--- Start of QUOTED TEXT ---

Batch vs Stream Processing
Updated June 8, 2026Every system that processes data has to answer a fundamental question: when do you process it?
The two answers are: now (stream processing) or later, all at once (batch processing). Each has a different set of trade-offs in latency, cost, complexity, and correctness. The choice shapes your entire data architecture.
Batch Processing: Do It Later, Do It Big
Batch processing collects data over a period of time and then processes it all at once, typically on a schedule. Every night at 2 AM, run the job. Every hour, process the last hour's worth of data. Every week, recompute the entire dataset from scratch.
Think of it like doing laundry. You don't wash each piece of clothing the moment it gets dirty. You let it pile up, then run the washing machine once. It's more efficient per item, even though you wait longer to get clean clothes.
Characteristics:
- High latency: data processed minutes to hours (or days) after it arrives
- High throughput: processes enormous volumes in each run, terabytes to petabytes
- Bounded datasets: each job runs over a defined time window
- Simpler correctness: the data is static when you process it, so aggregations are exact
Netflix and Batch Processing
Netflix's recommendation engine historically ran as a batch job. Every night, an enormous Hadoop job would run over the day's watch history for all users, billions of events, and recompute personalized recommendations for each user. The next morning, you'd see your updated recommendations.
This is fine for recommendations. Whether you get your "You might also like..." update at 2 AM or 4 AM doesn't matter to the user experience. The scale of the computation (billions of events, 200+ million users) is easier to handle as a batch job than in real-time.
Netflix also uses batch processing for content analytics (how many people watched a show, completion rates, regional breakdowns), billing reconciliation, and A/B test analysis.
The Tools: Apache Spark
Apache Spark is the dominant batch processing engine. It replaced MapReduce (Hadoop) by keeping intermediate data in memory rather than writing it to disk between stages. That makes it 10-100x faster for iterative workloads like ML training.
A Spark job reads data from HDFS, S3, or another storage system, processes it using a DAG (directed acyclic graph) of transformations, and writes results back. The job can process petabytes across thousands of machines.
Other batch tools: Hive (SQL over Hadoop), dbt (SQL transformations over a data warehouse), Airflow (orchestrating batch pipeline schedules), AWS Glue, Google Dataflow in batch mode.
Batch pipeline: events accumulate in object storage, then Spark reads and processes them on a schedule
Stream Processing: Do It Now
Stream processing handles data in real-time as it arrives. Instead of accumulating a day's worth of events and then processing them, you process each event (or a small micro-batch) within milliseconds of it arriving.

--- End of QUOTED TEXT ---

JOBS:
[1] In the article on batch and stream processing, condense the paragraph that begins "Apache Spark is the dominant" into a short bulleted list that keeps its main facts.
[2] In the batch and stream processing article, what kind of job did Netflix historically run each night to recompute recommendations?
[3] Carry on the article on batch and stream processing, starting after its final sentence.

--- Start of GIVEN DATA ---

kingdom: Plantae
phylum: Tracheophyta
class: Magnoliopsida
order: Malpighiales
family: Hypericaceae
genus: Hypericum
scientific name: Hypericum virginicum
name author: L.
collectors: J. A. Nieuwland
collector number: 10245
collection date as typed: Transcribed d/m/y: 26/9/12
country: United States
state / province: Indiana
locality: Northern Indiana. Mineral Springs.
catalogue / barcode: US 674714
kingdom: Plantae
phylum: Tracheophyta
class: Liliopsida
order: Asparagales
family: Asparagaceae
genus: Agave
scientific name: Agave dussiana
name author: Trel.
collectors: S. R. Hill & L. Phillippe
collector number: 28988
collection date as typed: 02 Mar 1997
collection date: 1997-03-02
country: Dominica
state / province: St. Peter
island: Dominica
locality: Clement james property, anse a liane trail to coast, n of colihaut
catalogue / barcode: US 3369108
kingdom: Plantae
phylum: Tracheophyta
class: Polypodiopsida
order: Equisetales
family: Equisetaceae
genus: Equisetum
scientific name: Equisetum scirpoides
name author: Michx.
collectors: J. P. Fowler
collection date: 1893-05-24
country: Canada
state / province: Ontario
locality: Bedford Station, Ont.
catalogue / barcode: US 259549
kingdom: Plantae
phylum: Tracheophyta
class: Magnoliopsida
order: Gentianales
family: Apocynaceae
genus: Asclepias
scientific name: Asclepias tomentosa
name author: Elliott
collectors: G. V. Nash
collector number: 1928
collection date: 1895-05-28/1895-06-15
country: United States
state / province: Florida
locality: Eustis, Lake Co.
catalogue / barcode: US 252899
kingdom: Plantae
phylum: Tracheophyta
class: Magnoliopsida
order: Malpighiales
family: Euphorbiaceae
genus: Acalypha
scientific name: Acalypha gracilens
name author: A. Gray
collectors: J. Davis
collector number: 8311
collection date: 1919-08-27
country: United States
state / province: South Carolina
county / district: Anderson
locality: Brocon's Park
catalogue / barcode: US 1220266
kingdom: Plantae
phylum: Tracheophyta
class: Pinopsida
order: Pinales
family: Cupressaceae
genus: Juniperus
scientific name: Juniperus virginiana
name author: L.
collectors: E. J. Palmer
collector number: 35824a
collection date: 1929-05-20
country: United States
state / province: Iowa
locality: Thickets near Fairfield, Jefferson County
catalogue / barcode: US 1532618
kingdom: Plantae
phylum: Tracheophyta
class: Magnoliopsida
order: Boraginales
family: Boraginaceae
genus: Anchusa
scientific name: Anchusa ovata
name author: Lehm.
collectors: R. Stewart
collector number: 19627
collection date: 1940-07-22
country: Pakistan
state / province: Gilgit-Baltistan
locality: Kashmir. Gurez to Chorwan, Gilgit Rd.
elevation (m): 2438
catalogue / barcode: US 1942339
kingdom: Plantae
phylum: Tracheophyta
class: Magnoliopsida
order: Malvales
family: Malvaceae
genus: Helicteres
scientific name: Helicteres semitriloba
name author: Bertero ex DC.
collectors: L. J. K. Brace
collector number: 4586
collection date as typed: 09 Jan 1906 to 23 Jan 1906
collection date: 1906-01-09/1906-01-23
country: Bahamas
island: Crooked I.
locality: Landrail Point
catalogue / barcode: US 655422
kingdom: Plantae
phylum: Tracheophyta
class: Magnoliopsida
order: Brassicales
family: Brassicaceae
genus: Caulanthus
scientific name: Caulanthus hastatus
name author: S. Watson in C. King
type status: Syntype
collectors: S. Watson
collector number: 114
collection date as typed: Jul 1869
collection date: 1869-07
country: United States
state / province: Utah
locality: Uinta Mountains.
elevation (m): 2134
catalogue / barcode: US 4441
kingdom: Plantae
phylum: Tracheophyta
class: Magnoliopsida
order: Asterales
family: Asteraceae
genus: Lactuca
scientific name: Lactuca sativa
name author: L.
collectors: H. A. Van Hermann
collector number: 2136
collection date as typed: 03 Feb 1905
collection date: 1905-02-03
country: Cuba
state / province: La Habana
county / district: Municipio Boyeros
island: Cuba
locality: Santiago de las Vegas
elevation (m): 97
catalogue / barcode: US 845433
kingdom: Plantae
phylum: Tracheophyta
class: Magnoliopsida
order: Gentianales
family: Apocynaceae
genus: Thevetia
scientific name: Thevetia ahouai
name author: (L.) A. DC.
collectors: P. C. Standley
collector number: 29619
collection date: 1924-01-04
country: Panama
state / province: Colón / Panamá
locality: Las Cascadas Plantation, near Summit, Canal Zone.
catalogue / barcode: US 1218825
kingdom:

--- End of GIVEN DATA ---

FINAL RESULTS:
[1]
- Apache Spark is the dominant batch processing engine.
- It replaced MapReduce (Hadoop) by keeping intermediate data in memory instead of writing it to disk between stages.
- This makes it 10-100x faster for iterative workloads such as ML training.

[2] An enormous Hadoop job.

[3]
Characteristics:
- Low latency: results within milliseconds to seconds
- Unbounded datasets: the stream is conceptually infinite, it never ends
- Higher complexity: handling late-arriving events, out-of-order data, stateful aggregations, exactly-once semantics are genuinely hard problems
- Approximate results: real-time aggregations (like "events in the last 5 minutes") may use approximate algorithms
Fraud Detection: The Classic Stream Processing Use Case
This is the textbook example of where stream processing is non-negotiable. When you swipe your credit card, the bank has milliseconds, not hours, to decide whether to approve the transaction. Running a batch job to detect fraud nightly would mean approving fraudulent transactions all day and catching them the next morning, after the damage is done.
The fraud detection model runs on a stream of transaction events. When your transaction arrives:
- It's published to a Kafka topic
- A stream processor consumes it immediately
- The processor checks it against real-time signals: is this location unusual? Is this merchant category unusual? Has this card been used in two countries in the last hour?
- A decision is returned within 100ms
This is only possible with stream processing.
Other stream processing use cases: live dashboards, real-time alerting, live leaderboards in games, log anomaly detection, clickstream analysis for personalization.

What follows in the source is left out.